И, что бы вы думали? Любовь!
Да-да, даже невооруженным взглядом было видно, что эти два человека любили друг друга. Только в силу каких-то условностей, обстоятельств и еще чёрти чего они сдерживали свои чувства. Особенно это было видно по женщине, поджавшей губы и придавшей своему лицу выражение неприступности.
— Светлячок, — внутри у нее екнуло, так Володя называл ее в молодости, — Я знал, я был уверен, что увижу тебя. Позволь поговорить с тобой. Только не говори — нет. Это убьет меня. Мне надо только видеть тебя, слышать, и больше ничего.
— Владимир, успокойся. Ты привлекаешь внимание сплетников.

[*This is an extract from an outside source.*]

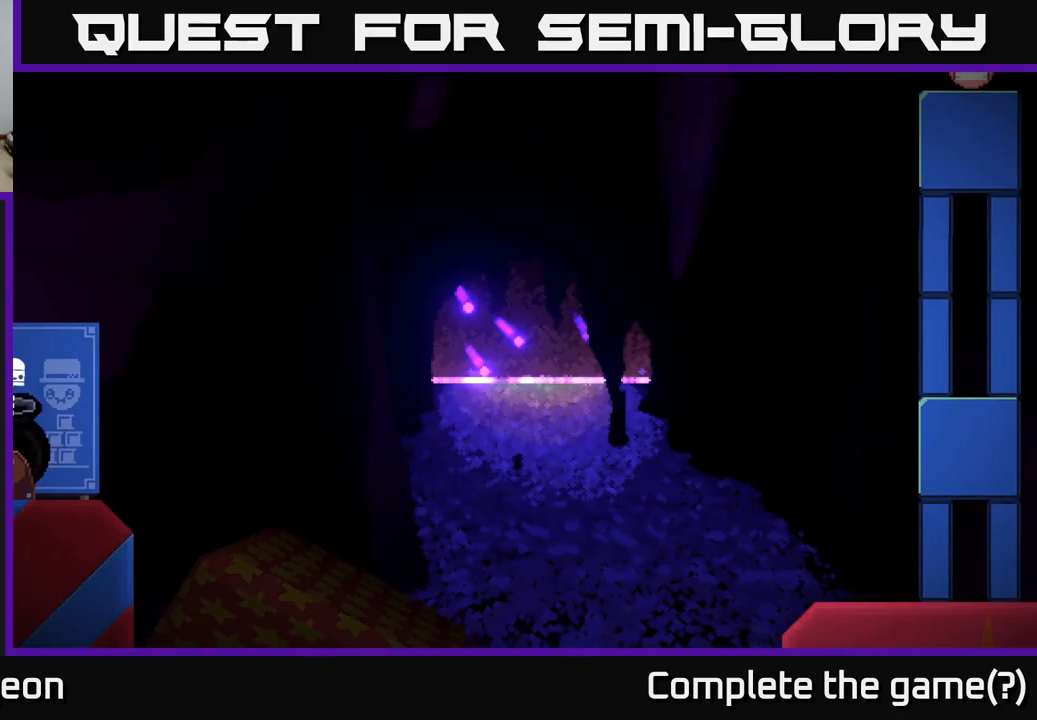
{"buttons": [], "left_stick": "up", "right_stick": "up-right", "events": [[333, "right_stick", "up-right"]]}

— Понимаю. Я не должен… Но… — он не находил убедительных слов. Волнение зашкаливало. — Вот сейчас ты уйдешь, и я опять буду подкарауливать тебя день и ночь, вызывая кривотолки и сплетни. Позволь же мне объясниться.

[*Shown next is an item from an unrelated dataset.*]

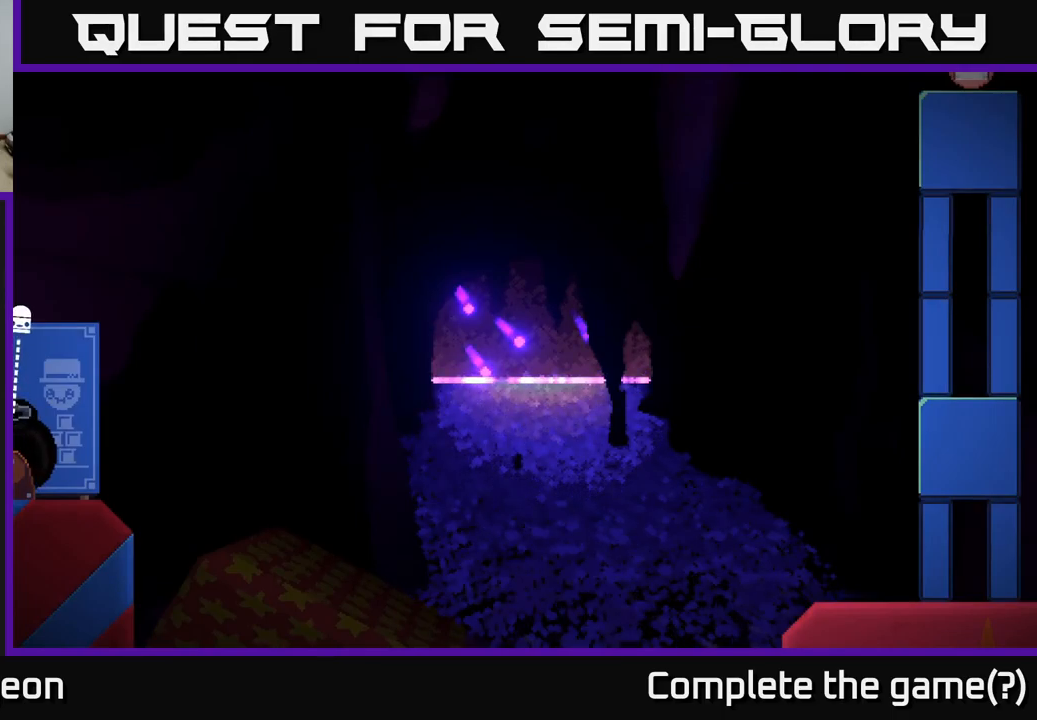
{"buttons": [], "left_stick": "up", "right_stick": "center", "events": [[300, "right_stick", "center"]]}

— Пойдем, — едва слышно вымолвила Светлана, — не будем давать повод сплетницам.
По лестнице поднимались молча. Каждый обдумывал, как быть дальше, что говорить, как себя вести.
Ну, дети, право…
Владимир решился начать разговор первый:
— Света, я знаю, что нет мне прощения. Я подлец, трус, негодяй. Казни меня. Но я должен признаться, что все эти годы думал о тебе. Да, не находил в себе сил разыскать тебя. Хотя, неправда, однажды приезжал, походил около твоего дома. Но, так и не встретив ни одного знакомого лица, уехал. Соседи сказали, что про тебя и слыхом не слыхали, и знать не знают такую.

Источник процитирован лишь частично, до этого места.